The N roads were originally simple single carriageways. From the 1990s, the network was expanded in the north, and the first routes were widened to 2×2 lanes. Some new expressways were also built around the largest cities, in particular Algiers and Oran. After 2000, several connections were partly or completely widened to 2×2 lanes. Also, from 2005, the large-scale construction of the A1, the east-west auto route with 2×3 lanes, started from the border with Morocco to the border with Tunisia. This runs largely parallel to the N4, N5 and N7.


New style signage on the A1.

In the signage, a distinction can be made between old and new signage. The vast majority is old, but the newest highways that have been completed since 2005 have a new (French) style of signage.

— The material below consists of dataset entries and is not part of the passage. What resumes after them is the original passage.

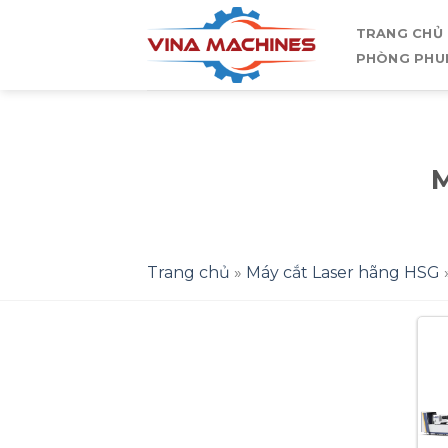
Skip
TRANG CHỦ
to
PHÒNG PHU
content
Trang chủ
»
Máy cắt Laser hãng HSG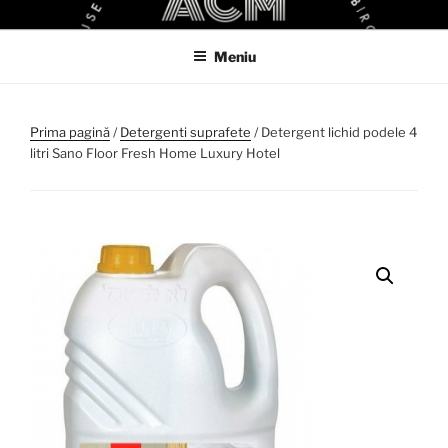
Sari
ACM
ACM VIRTUAL SHOP
la
Meniu
conținut
Prima pagină
/
Detergenti suprafete
/ Detergent lichid podele 4
litri Sano Floor Fresh Home Luxury Hotel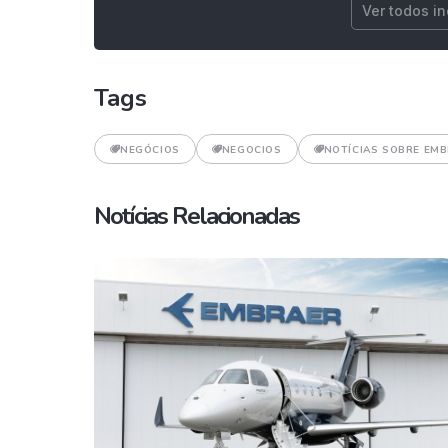
Ver todos i
Tags
NEGÓCIOS
NEGOCIOS
NOTÍCIAS SOBRE EM
Notícias Relacionadas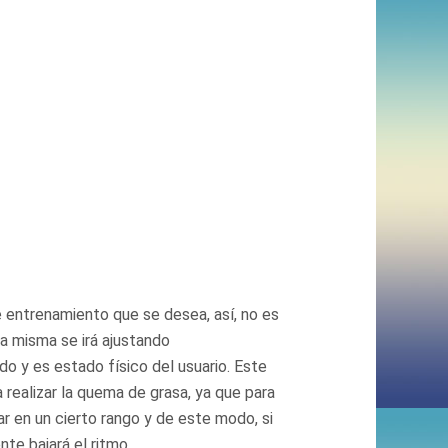
 entrenamiento que se desea, así, no es
lla misma se irá ajustando
 y es estado físico del usuario. Este
 realizar la quema de grasa, ya que para
ar en un cierto rango y de este modo, si
te bajará el ritmo.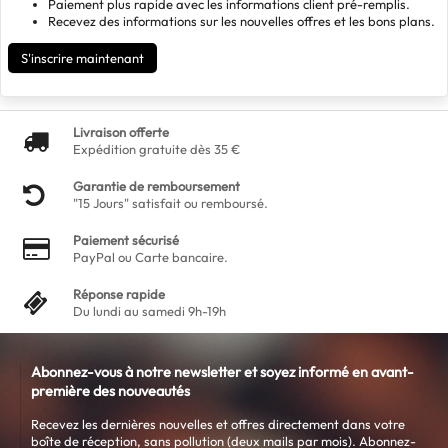
Paiement plus rapide avec les informations client pré-remplis.
Recevez des informations sur les nouvelles offres et les bons plans.
S'inscrire maintenant
Livraison offerte
Expédition gratuite dès 35 €
Garantie de remboursement
"15 Jours" satisfait ou remboursé.
Paiement sécurisé
PayPal ou Carte bancaire.
Réponse rapide
Du lundi au samedi 9h-19h
Abonnez-vous à notre newsletter et soyez informé en avant-
première des nouveautés
Recevez les dernières nouvelles et offres directement dans votre
boîte de réception, sans pollution (deux mails par mois). Abonnez-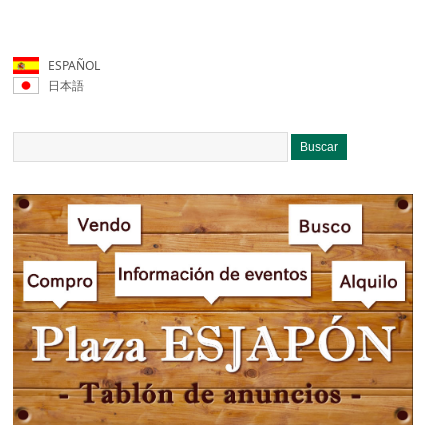
ESPAÑOL
日本語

Particularly on the older highways, the signage is very simplistic, big blue signs with a few arrows pointing up and destinations in Latin and Arabic script. The Latin script consists of capital letters. Arrows do not always correspond to the actual road situation and markings are often worn away, especially in the cities. Green signs are also used, although the reason for the distinction is not always clear, as road numbers are often not indicated. The road layout is also French. Newer signs have the French font and French arrows pointing down. The newer signage also distinguishes between highway targets (blue) and main targets via Route Nationales (green) and local destinations (white).

Road numbering

Road numbers are regularly indicated along national routes, but are often missing from older signage. Road numbers also appear on kilometer markers.


The border with Morocco is closed due to the dispute over the Western Sahara. The border with Tunisia is open. In the south, travel is dangerous because of terrorist groups and banditry. Travel in the border areas, in particular Libya, Niger, Mali and Mauritania, is discouraged.

Algeria is accessible from Europe via a number of ferry services, mainly Marseille – Algiers and Alicante – Oran. Traveling through Tunisia is also possible via the Genova – Tunis ferry service.